1)  The administration will offer a formal infrastructure legislative proposal. Yes, I know I thought that would happen last year, but so did many other experts. An infrastructure bill is probably the only legislative initiative that has any chance of progressing on the cusp of the 2018 mid-term elections. However, introducing a proposal and passing a bill are two different things. The bill will languish and die until after the November elections.

2)  Courts will pull in the reins on environmental regulation roll-backs. 2017 marked an unprecedented and largely successful effort by the new administration to reverse, delay, or eliminate a wide-range of environmental and natural resources regulations, consistent with the President’s Executive Orders to, among other things, reduce regulation and control regulatory costs.  For the most part, these actions were only part one of a three-act play that now turns to the judiciary.  High-profile matters like WOTUS and the Clean Power Plan will garner most of the attention, but courts will take steps to ensure that EPA, the Department of the Interior, and other agencies meet their obligations under the Administrative Procedure Act to justify all manner of regulatory reforms.

3)  Aggressive measures to streamline permitting for a wide range of sectors will be proposed and successfully instituted, especially in the mining and energy sectors. No new legislation is necessary to accomplish this aim, and a long backlog of projects is waiting for this favorable treatment. Project proponents will be anxious to test how project delivery reforms can be put to use, and federal agencies will be willing to push the envelope.  Which leads to…

4)  Environmental litigation will continue to be filed at a remarkable rate. Challenges to all manner of public and private actions will be filed, not just by traditional non-governmental entities, but also by state attorneys general across the country. If EPA’s rate of pollution enforcement actions lags in any way, citizen’s suits will blossom across virtually all statutes providing that option.

I realize that these predictions were somewhat tame, so let’s get a little bit more imaginative.

5)  Administrator Scott Pruitt will resign by the end of 2018 to pursue political office. More than almost any other cabinet or sub-cabinet official, Mr. Pruitt has fulfilled just about every objective consistent with his express goal of reinventing his agency. The impending new balance of power in Congress, with the enhanced oversight that will bring, will convince the Administrator to that he has accomplished all that he could.  He is an ambitious person, and he will seize new political opportunities.

6)  Major legislation and regulations that are major components of the federal environmental law regime will see significant reform proposals. The administration and Congress will push changes to NEPA and the Endangered Species Act, both statutes and programs that have not seen substantial changes for decades. These reforms may not be finalized in 2018, but there will be a push to update both statutes, which have long been viewed by certain advocates as having morphed from their original intent to act as more of a weapon to attack development and infrastructure proposals.

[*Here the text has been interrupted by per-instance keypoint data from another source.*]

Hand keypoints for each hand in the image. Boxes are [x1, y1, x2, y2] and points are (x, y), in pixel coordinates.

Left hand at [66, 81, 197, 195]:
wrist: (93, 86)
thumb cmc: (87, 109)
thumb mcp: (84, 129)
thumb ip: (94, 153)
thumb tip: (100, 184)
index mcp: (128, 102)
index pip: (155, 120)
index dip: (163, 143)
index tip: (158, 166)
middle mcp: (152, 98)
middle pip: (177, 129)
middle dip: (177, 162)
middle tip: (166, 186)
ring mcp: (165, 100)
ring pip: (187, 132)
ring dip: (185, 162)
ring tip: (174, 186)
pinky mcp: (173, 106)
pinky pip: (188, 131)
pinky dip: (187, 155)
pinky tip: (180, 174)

7)  The demand for fossil fuels will decline from current levels as more countries and local jurisdictions make commitments to advance the electrification of vehicles. Sales of EVs will reach historic highs, and advances in battery efficiency will enable the application of new technology to the heavy-duty trucking sector. The price of a barrel of oil, which had been slowly recovering, will drop again by the end of the year.

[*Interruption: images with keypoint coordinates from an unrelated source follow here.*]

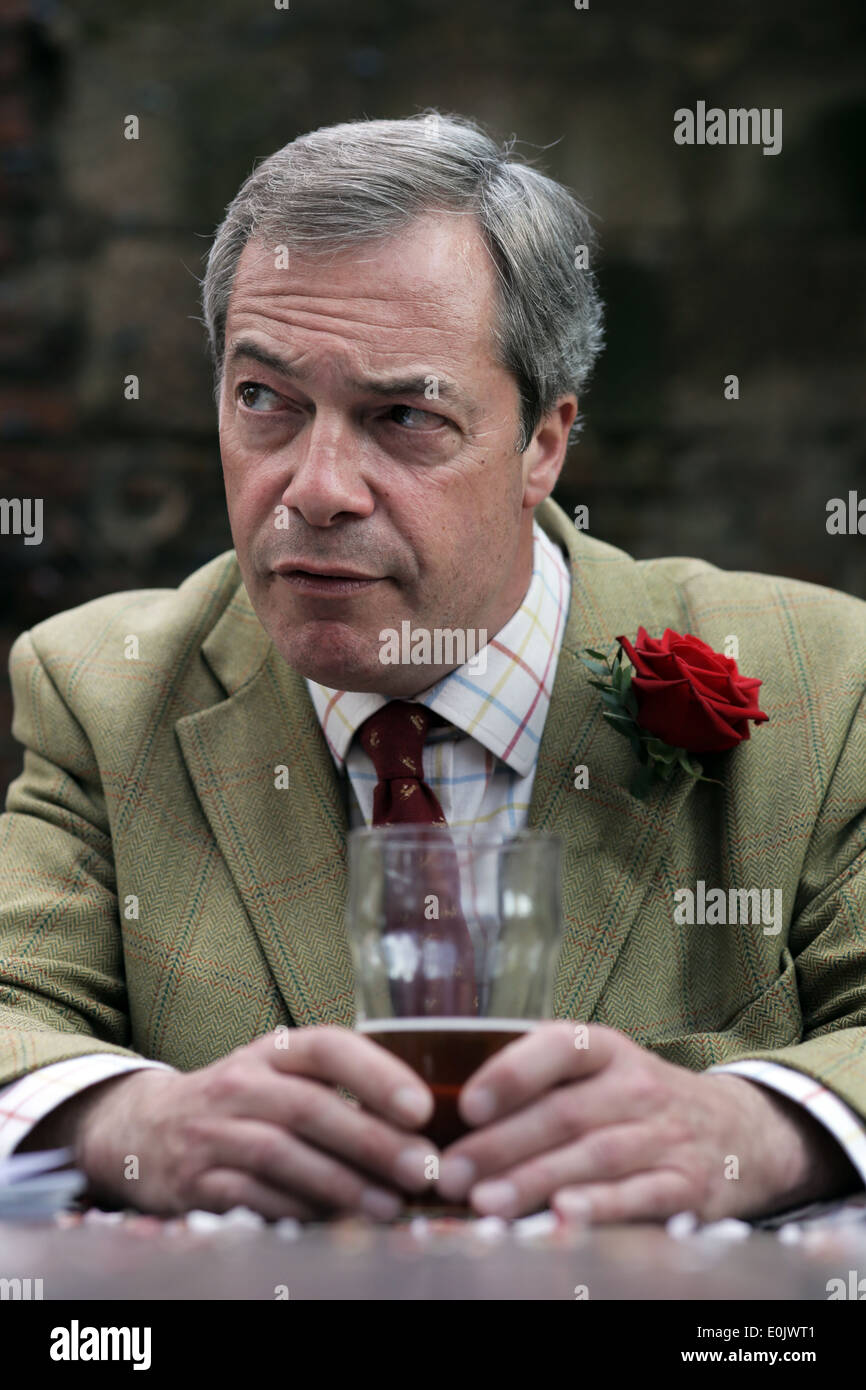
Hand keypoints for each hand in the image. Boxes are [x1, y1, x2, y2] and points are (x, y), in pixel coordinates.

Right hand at [72, 1027, 438, 1219]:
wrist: (143, 1130)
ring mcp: (212, 1132)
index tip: (422, 1107)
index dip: (377, 1073)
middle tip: (422, 1169)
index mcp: (271, 1053)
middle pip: (311, 1107)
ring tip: (389, 1206)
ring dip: (341, 1184)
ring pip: (282, 1155)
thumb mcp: (281, 1079)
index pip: (328, 1048)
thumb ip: (340, 1092)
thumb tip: (420, 1129)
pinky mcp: (193, 1181)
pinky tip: (334, 1224)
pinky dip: (296, 1212)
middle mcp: (239, 1084)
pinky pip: (250, 1198)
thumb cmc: (240, 1105)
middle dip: (373, 1141)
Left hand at [434, 1022, 858, 1221]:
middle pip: (563, 1113)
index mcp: (607, 1050)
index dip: (511, 1073)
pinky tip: (562, 1217)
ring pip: (593, 1156)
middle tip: (450, 1173)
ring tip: (485, 1204)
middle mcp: (637, 1087)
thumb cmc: (639, 1103)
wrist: (741, 1131)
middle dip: (501, 1146)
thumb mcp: (601, 1072)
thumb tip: (454, 1117)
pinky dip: (601, 1207)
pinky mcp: (687, 1184)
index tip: (467, 1106)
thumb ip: (541, 1083)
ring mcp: (665, 1135)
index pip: (558, 1047)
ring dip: (535, 1181)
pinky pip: (640, 1195)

8)  And finally, 2018 will once again bring a series of natural disasters, whether storms, wildfires, or another phenomenon, that will place even more pressure on the United States to participate in commitments articulated in the Paris Accord, even if it does not take action to rejoin the treaty. A new Congress will promise to support programs for states and cities inclined to promote climate or resilience actions, over objections of the administration.

There you have it. Educated guesses that are bound to be wrong… except for the ones that may be right. From everyone at Venable’s environmental practice group, have a happy and healthy 2018, and may all your happiest predictions for the New Year come true!